The answer, in good Marxist form, lies in the mobilization of the masses (pp. 308–310). But to mobilize is not necessarily terribly democratic. It is to loosen hegemony’s grip and move the multitude toward its supposed interests—to lead a horse to water through education, galvanization, and organization. From this standpoint, the sticking point isn’t that the people’s energies were repressed through administration. It’s that they weren’t directed toward the right end. They were incorrectly, or insufficiently, mobilized. The greatest mover of masses was, of course, Gandhi, and there was nothing remotely democratic in his mobilizations. From tip to tail, they were entirely of his design, based on his estimation of what swaraj required at a given moment, and subject to his confounding idiosyncrasies.
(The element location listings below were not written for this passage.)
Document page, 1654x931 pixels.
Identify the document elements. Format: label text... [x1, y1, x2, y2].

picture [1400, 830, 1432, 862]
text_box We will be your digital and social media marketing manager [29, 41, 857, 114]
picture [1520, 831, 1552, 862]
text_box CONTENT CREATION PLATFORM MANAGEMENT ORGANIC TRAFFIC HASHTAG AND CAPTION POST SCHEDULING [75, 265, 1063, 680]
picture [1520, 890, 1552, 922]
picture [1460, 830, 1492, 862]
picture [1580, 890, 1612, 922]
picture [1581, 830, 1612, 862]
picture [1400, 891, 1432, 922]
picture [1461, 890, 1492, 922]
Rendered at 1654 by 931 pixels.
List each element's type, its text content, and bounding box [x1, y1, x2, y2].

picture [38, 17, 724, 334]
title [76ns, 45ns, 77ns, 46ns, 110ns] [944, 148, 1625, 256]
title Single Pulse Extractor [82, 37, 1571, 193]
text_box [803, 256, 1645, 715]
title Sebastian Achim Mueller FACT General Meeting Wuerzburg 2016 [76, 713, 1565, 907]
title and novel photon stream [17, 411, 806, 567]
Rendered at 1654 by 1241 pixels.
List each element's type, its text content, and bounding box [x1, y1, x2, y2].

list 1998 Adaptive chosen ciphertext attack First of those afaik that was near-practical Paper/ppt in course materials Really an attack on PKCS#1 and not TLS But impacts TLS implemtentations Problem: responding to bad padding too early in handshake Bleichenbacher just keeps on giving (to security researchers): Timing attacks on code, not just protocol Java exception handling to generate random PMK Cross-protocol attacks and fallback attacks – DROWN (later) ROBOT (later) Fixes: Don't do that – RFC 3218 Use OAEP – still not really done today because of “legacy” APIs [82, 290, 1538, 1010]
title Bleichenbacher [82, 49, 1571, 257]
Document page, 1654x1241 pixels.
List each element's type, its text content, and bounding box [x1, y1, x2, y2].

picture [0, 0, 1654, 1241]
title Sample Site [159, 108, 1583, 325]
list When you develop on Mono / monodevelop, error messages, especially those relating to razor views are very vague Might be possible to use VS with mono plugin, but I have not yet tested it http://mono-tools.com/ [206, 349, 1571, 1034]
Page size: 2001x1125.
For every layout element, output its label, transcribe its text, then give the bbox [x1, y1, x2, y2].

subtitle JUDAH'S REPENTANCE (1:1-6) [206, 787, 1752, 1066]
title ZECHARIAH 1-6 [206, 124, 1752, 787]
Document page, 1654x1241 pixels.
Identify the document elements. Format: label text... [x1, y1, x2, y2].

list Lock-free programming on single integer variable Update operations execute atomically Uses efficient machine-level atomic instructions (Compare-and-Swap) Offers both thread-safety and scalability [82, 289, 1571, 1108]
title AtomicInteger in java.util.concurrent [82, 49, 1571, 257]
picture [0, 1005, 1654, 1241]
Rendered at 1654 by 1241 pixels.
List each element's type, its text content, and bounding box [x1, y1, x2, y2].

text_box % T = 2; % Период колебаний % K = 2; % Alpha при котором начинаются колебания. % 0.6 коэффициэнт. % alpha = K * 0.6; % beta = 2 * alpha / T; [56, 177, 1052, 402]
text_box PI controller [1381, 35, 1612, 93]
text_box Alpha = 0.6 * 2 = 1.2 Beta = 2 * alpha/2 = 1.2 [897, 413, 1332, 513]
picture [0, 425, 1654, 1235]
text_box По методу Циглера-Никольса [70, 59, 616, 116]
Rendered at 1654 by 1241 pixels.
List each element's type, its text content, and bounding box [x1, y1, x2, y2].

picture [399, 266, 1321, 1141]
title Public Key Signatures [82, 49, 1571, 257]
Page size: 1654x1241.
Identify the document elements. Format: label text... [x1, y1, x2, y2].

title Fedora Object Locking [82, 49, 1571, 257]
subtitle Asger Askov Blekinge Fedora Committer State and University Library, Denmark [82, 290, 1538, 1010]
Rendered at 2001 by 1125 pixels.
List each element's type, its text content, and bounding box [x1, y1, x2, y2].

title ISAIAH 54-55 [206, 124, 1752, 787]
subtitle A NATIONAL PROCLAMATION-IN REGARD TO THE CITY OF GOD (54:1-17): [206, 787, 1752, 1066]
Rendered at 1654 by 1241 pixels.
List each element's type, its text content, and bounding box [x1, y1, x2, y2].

He had his reasons—some good, some bad—for doing so but he ran the independence movement with military exactitude, down to the detailed comportments of jailed satyagrahis, how adherents should behave at train stations, the precise purposes of fasting, and much more. Mobilization isn’t necessarily democratic, and democracy doesn’t necessarily yield economic justice.

For seventy-five years, studies of Indian democracy, often in a liberal key, have carried a whiff of celebratory triumphalism—the world’s largest democracy, the crowning achievement of nonviolent civil disobedience, a site of unparalleled religious pluralism and toleration, its constitutional innovativeness. This is not false, but incomplete. Legalizing the Revolution reminds us that constitutions, like all political artifacts, carry the traces of their origins—not just those who wrote them, but also those written out of them.